**Texte de l'article:**
-*-*-

Les enfants rendent-ils les parents heureux ?

Les enfants rendent-ils les parents heureux ?

Et doivent-ils les rendre heureux ? Les futurs parents n’ont-ils pas chez nous des attentes complètement irréalistes (l’enfant comme acquisition désirable, ultime épanouissement du couple, etc.) qui se fracassent bien souvent sur la réalité de la vie avec un nourrisson et ses besoins ?

Sortie en août 2015, une étude [1] a fait le buzz sur Internet. Parue dans une revue de démographie, son but était de trouver pourquoi, dans les pays développés, l’écart est si grand entre le nombre d’enfants que les gens disent vouloir et le nombre d’enfants qu’ils ont. Elle a été faite en Allemagne (où cet écart est particulièrement important) sur 2 000 nouveaux parents d’un premier enfant auxquels on a demandé de répondre à la question « Êtes-vous satisfaits de votre vie ? » en donnant une note allant de 1 à 10.
Résultats : alors que chez les couples désirant un enfant, la note avait tendance à monter dans l’année précédant la naissance, une fois celle-ci passée, 70 % des couples se notaient comme moins heureux pendant l’année voire les deux années suivant la naissance. En moyenne, la note baissait de 1,6 point. Soit plus qu’après un divorce (- 0,6 point), un licenciement (- 1 point) et même la mort du conjoint (- 1 point) ! De quoi dissuader d’avoir un deuxième enfant !

Des attentes irréalistes

Même si l’on peut s’interroger sur la méthodologie de l’étude et son côté simplificateur (quid de la définition du « bonheur » ? quid des variables socio-économiques ?), elle n’en est pas moins interpellante.

-*-*-

**Énoncé A:** Convertissez en liste JSON de chaînes, à raison d'une chaîne par ligne et sans les lignes vides, les lignes des fiches allant de celle qui contient "country: United States" jusqu'à la dernière ligne des fiches incluse.
L'article et les fiches n'ont pas la même origine.

**Fiches présentées:**
-*-*-

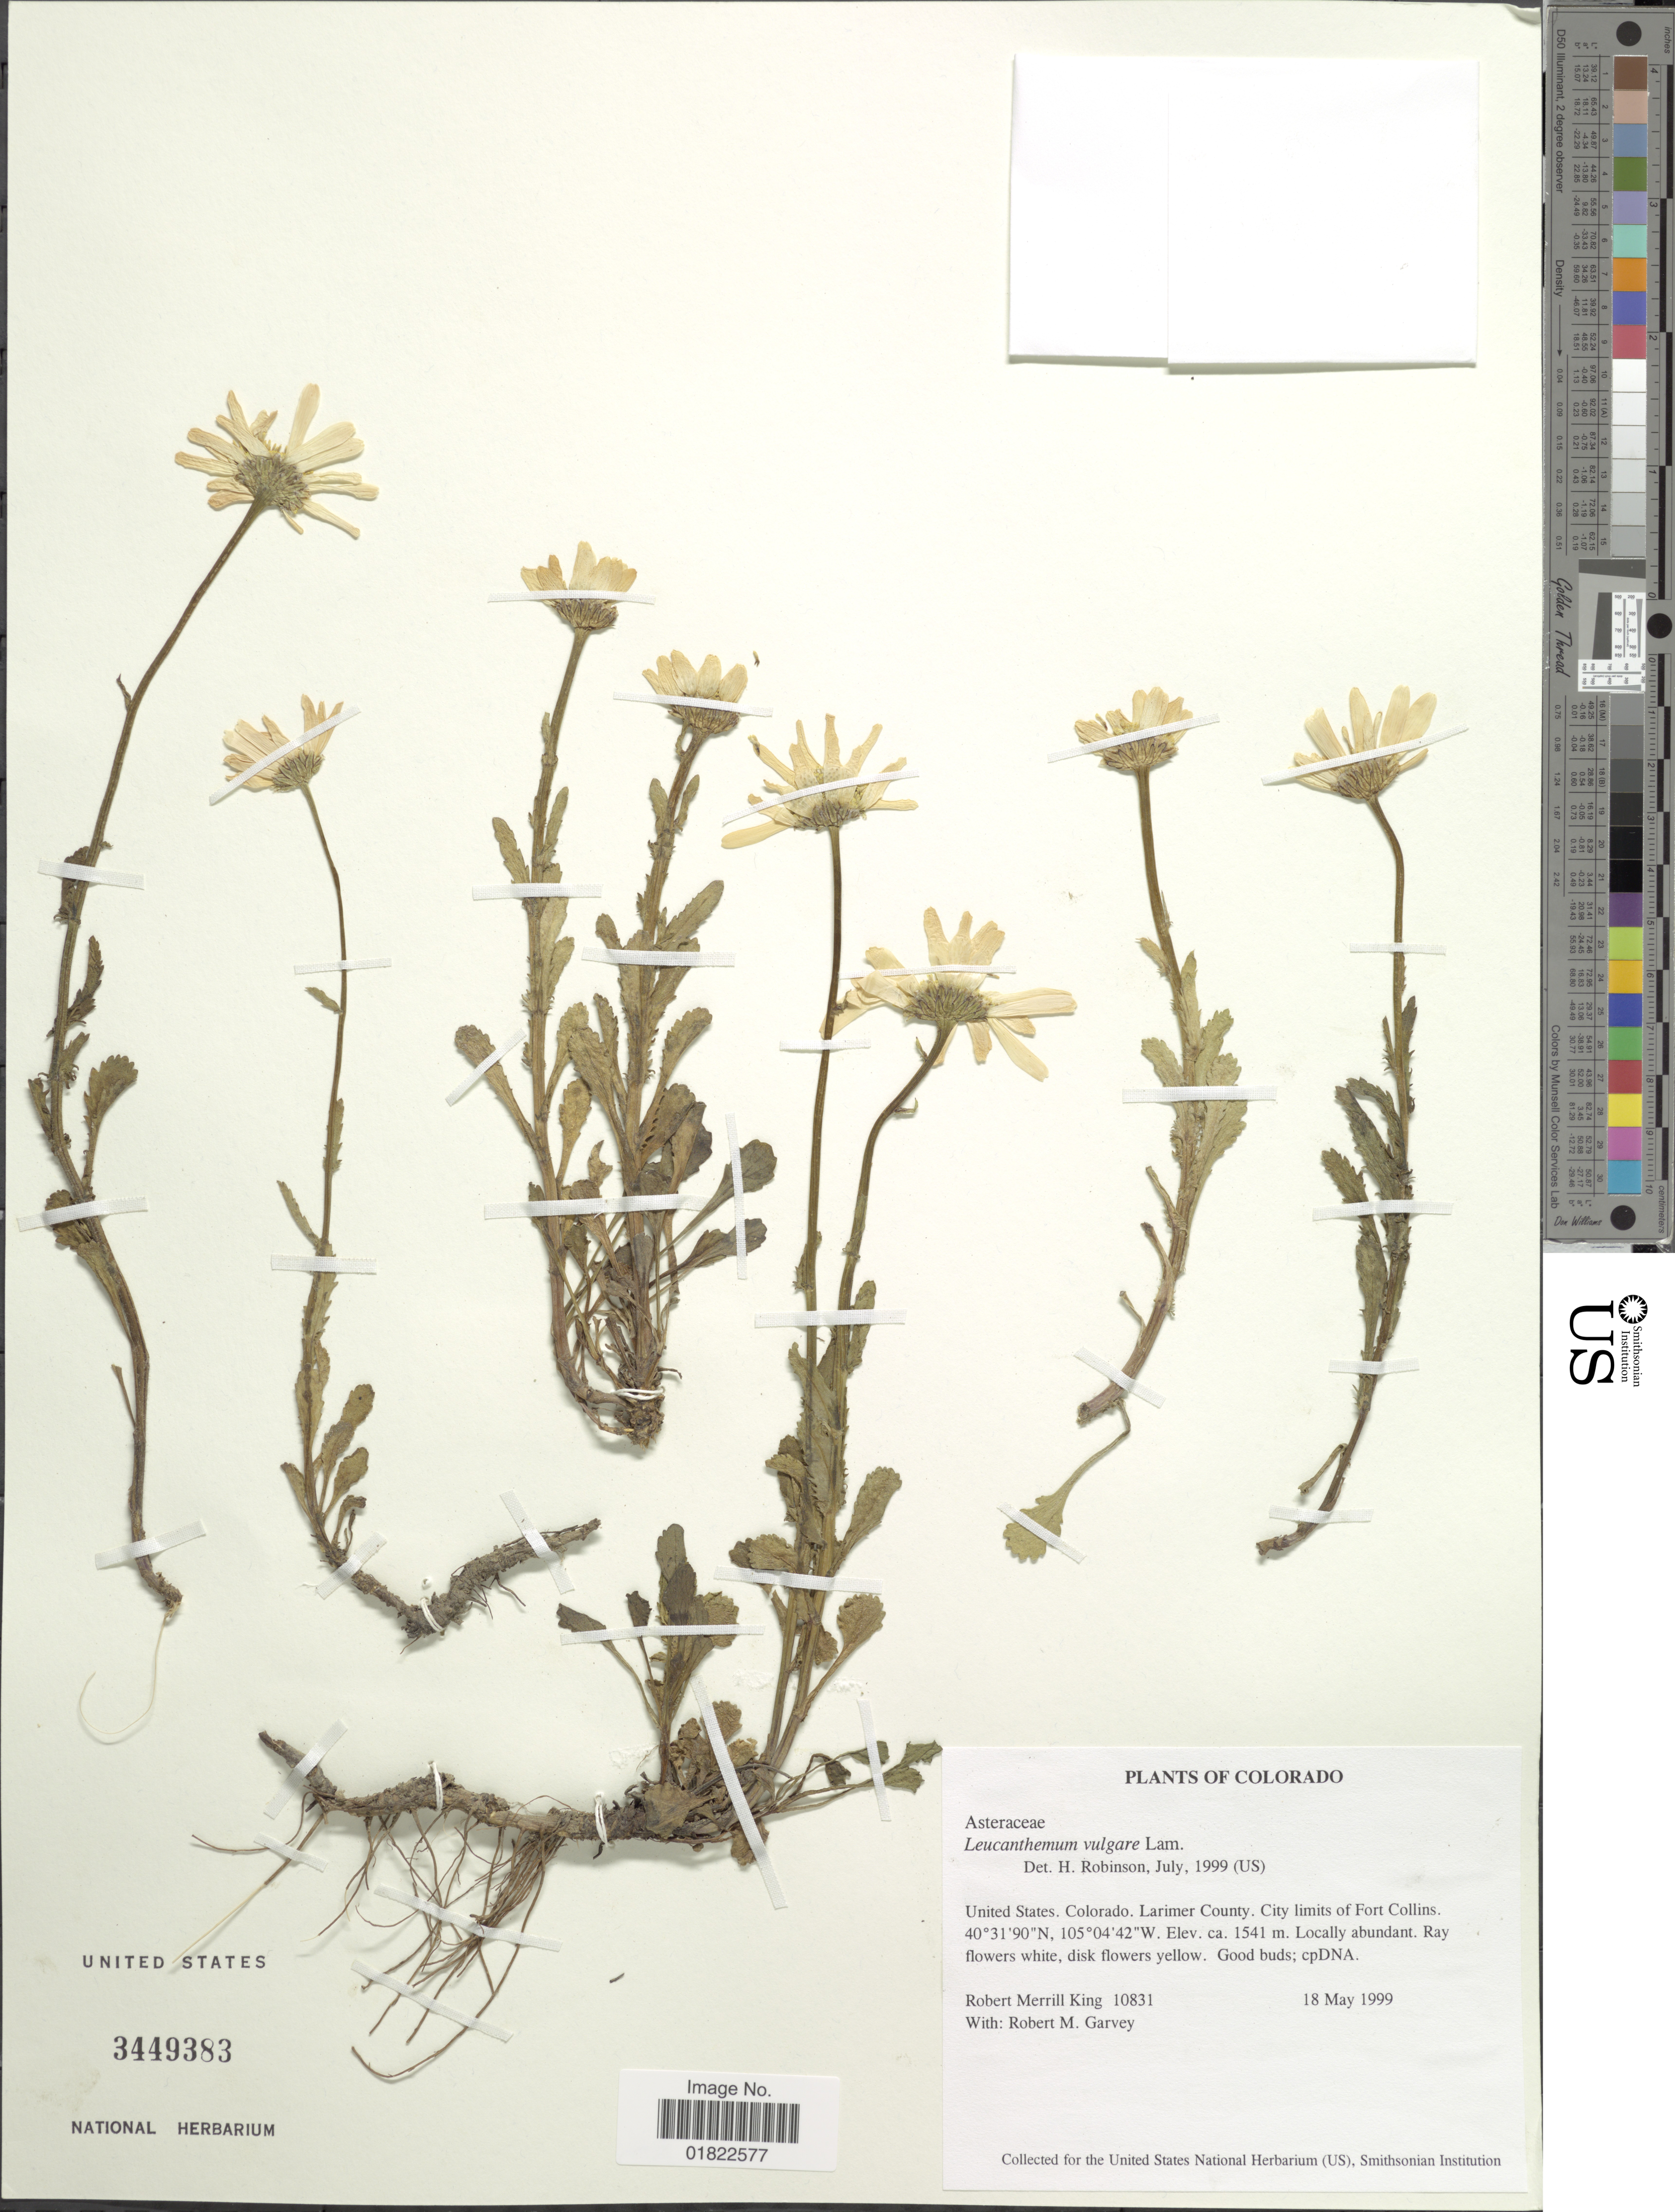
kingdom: Plantae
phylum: Tracheophyta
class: Magnoliopsida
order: Asterales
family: Asteraceae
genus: Leucanthemum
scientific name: Leucanthemum vulgare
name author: Lam.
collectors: R. M. King & R. Garvey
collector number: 10831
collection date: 1999-05-18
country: United States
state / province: Colorado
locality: Larimer County, City limits of Fort Collins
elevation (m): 1541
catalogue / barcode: US 3449383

-*-*-

**Énoncé B:** Recopiez le passage de l'article sur le bonheur des parents qui va de "Et doivent-ils les" jusqu'à "allant de 1 à 10." inclus, en renommant "Allemagne" en "Autriche".

**Résultat A:**
[
  "country: United States",
  "state / province: Colorado",
  "locality: Larimer County, City limits of Fort Collins",
  "elevation (m): 1541",
  "catalogue / barcode: US 3449383"
]

**Résultat B:**
Et doivent-ils les rendre heureux ? Les futurs parents n’ont-ils pas chez nous des attentes complètement irréalistes (l’enfant comme acquisition désirable, ultime épanouissement du couple, etc.) qui se fracassent bien souvent sur la réalité de la vie avec un nourrisson et ses besoins ?

Sortie en août 2015, une étude [1] a fait le buzz sur Internet. Parue dans une revue de démographie, son but était de trouver pourquoi, dans les pays développés, l’écart est si grand entre le nombre d’enfants que les gens disent vouloir et le nombre d’enfants qu’ils ont. Elle a été faite en Autriche (où cet écart est particulièrement important) sur 2 000 nouveaux parents d’un premier enfant auxquels on a demandé de répondre à la question « Êtes-vous satisfaits de votre vie ? » en donnant une note allant de 1 à 10.